13 OCTOBRE - ROMAN Grande-Bretagne

Premier de ses livres traduit au Fleuve noir, Une ombre japonaise est le dixième roman de Lee Langley, écrivaine bourlingueuse et cosmopolite, née en Inde, et qui s'intéresse à toutes les cultures, notamment asiatiques. Elle a été lauréate du Commonwealth Writer's Prize, ce qui ne nous surprend pas : son roman est ambitieux, brillant et totalement actuel.

Tout en modifiant nombre de paramètres, Lee Langley a eu l'idée de s'approprier l'histoire de Cho-Cho, alias Madame Chrysanthème, une "hôtesse de maison de thé" de Nagasaki. Dans le roman de Loti (Madame Chrysanthème, colossal best-seller en 1887), puis dans l'opéra qu'en a tiré Puccini (Madame Butterfly, bide retentissant en 1904), la jeune Japonaise, amoureuse de son officier de marine français, se suicide lorsqu'il la quitte et se réembarque. Dans Une ombre japonaise, c'est en 1920 que Cho-Cho tombe amoureuse du jeune Benjamin Franklin Pinkerton, un marin américain. Avec la complicité de son consul, Sharpless, il feint de se marier, lui fait un enfant et s'en retourne, promettant de revenir. Cinq ans plus tard, il réapparaît, mais avec sa fiancée, Nancy, la nièce méthodiste du consul, qui n'est au courant de rien. Face à la mère japonaise effondrée, Pinkerton envoie lâchement la très compréhensive Nancy pour ramener avec eux son fils, Sachio (son prénom signifie "la joie", transposé en Joe). L'enfant croit que sa mère est morte et que c'est pour son bien que les gaijin l'emmènent au-delà des mers. A Portland, Oregon, il deviendra un parfait petit Américain. Benjamin Pinkerton et Nancy l'élèvent comme le fils qu'elle n'aura jamais. Lorsque survient le krach de 1929, Pinkerton perd tous ses biens, et s'en va protester à Washington, où il meurt sous les coups des soldats envoyés par le général MacArthur.
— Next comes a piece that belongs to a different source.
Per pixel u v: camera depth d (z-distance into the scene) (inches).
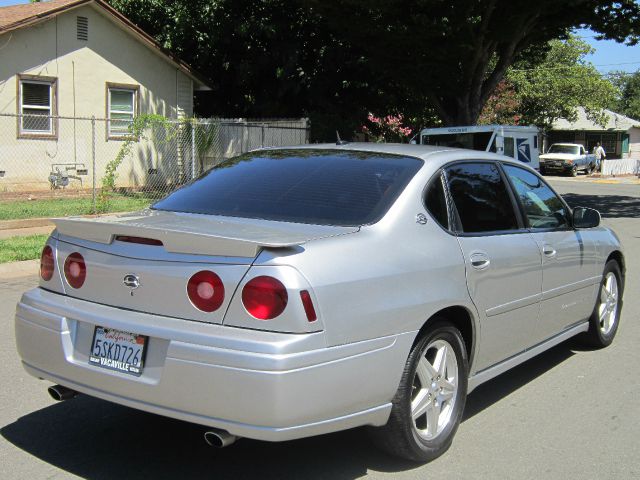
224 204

Joe, séduisant et brillant jeune homme triste, veut devenir archéologue. Mais après Pearl Harbor, le 7 décembre 1941, les Etats-Unis, désormais en guerre contre le Japon, arrêtent et déportent dans des camps de travail tous leurs binationaux nippons, dont la plupart sont nés aux Etats-Unis et autant américains que les Américains "pur souche". Le seul moyen d'en sortir : devenir soldat, se racheter en se battant pour l'Amérique. Joe s'engage dans les GI. Il est envoyé au casse-pipe en Italie, puis en France. Il en réchappe et rentre chez lui, marqué à vie.

Et puis survient l'impensable : les bombes atomiques larguées sur Hiroshima et Nagasaki. Horrifié, rongé par la culpabilité, Joe, qui ne sait plus à quel monde il appartient, revient dans Nagasaki en ruine, où il apprend la vérité sur son "kidnapping". Mais sa mère, si elle n'est pas morte en 1925, qu'est-elle devenue ?

Tissant les fils de soie de son intrigue avec une habileté tout orientale, Lee Langley a réussi avec Une ombre japonaise un fort beau roman. Loti, dont les problématiques étaient déjà très modernes, se voit ici revisité, transposé, ressuscité.